Con l’ «iniziativa per i trasporti pubblici», l’Associazione Traffico e Ambiente (ATA) richiede che solo la metà dei guadagni indotti dall’imposta sugli oli minerali venga investita nelle strade. L’altra metà dovrà essere utilizzata in favore della promozione del trasporto pubblico ferroviario e stradale e del finanziamento del trasferimento del trasporto merci dalla strada alla rotaia.

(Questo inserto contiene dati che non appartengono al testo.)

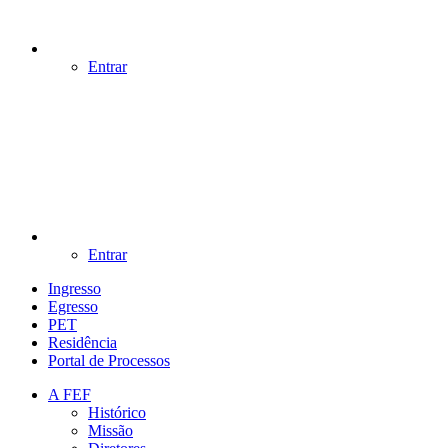
Entrar
Entrar
Ingresso
Egresso
PET
Residência
Portal de Processos
A FEF
Histórico
Missão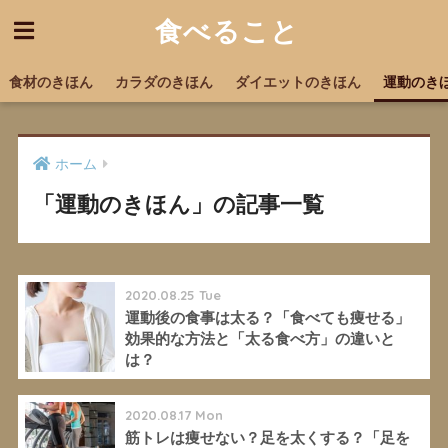
食べること
食材のきほん
カラダのきほん
ダイエットのきほん
運動のき
ホーム
「運動のきほん」の記事一覧
2020.08.25 Tue
運動後の食事は太る？「食べても痩せる」
効果的な方法と「太る食べ方」の違いと
は？
2020.08.17 Mon
筋トレは痩せない？足を太くする？「足を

In passato, maggiori investimenti nel trasporto pubblico hanno portato ad una modifica solo lieve della ripartizione modale, ovvero della quota del trasporto pubblico sul totale del trasporto passeggeri su strada e rotaia (Ust). In caso di approvazione dell’iniziativa, la mobilità su strada diventerà più costosa e, al contempo, il traffico andrà ad incrementare. Risulta pertanto chiaro: più i passeggeri del trasporto pubblico vengono sovvenzionati, più verrà utilizzata l’offerta. Tuttavia, quest’operazione ha ben poco a che vedere con un’influenza a lungo termine della ripartizione modale e una stabilizzazione della mobilità nel suo complesso.

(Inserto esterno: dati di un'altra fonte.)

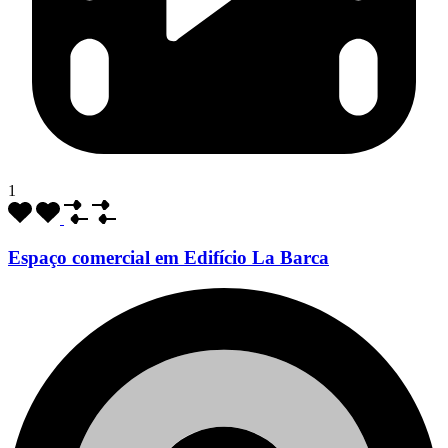
1
Espaço comercial em Edifício La Barca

Tra il 1990 e il 2000 gli investimenti annui nella ferrovia statale sono aumentati di quasi il 50 %, la ripartizione modale è però calata di oltre un punto percentuale rispettivamente di poco meno del 6 %. Dal 2000 al 2007 gli investimenti sono cresciuti invece di circa il 28 % e la ripartizione modale si è portata dal 17,4 % al 20,8 % (+19 %) – questo soprattutto grazie ad un piano orario più condensato e alla messa in esercizio di Ferrovia 2000. Tuttavia, anche il volume del traffico è aumentato quasi del 40 %.

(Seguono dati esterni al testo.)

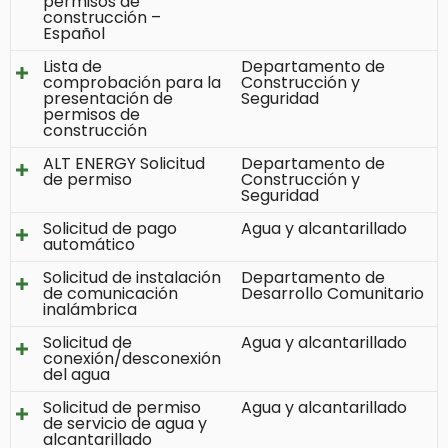
permisos de
construcción –
Español
Lista de
Departamento de
comprobación para la
Construcción y
presentación de
Seguridad
permisos de
construcción
ALT ENERGY Solicitud
Departamento de
de permiso
Construcción y
Seguridad
Solicitud de pago
Agua y alcantarillado
automático
Solicitud de instalación
Departamento de
de comunicación
Desarrollo Comunitario
inalámbrica
Solicitud de
Agua y alcantarillado
conexión/desconexión
del agua
Solicitud de permiso
Agua y alcantarillado
de servicio de agua y
alcantarillado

Si potrebbe anche argomentare che la crescita degli investimenti sia dovuta ad una necessità di recupero della rotaia e senza quest’operazione la ripartizione modale sarebbe probabilmente calata sensibilmente. Tuttavia, le cifre mostrano a questo proposito che la crescita marginale della ripartizione modale a favore del trasporto pubblico sia costata cara. Questa conclusione è in linea con uno dei messaggi chiave del libro «Verkehrt: ein Plädoyer für eine nachhaltige Verkehrspolitik», vale a dire che la politica dei trasporti corrente ha trascurato in primis l’aspetto della sostenibilità economica.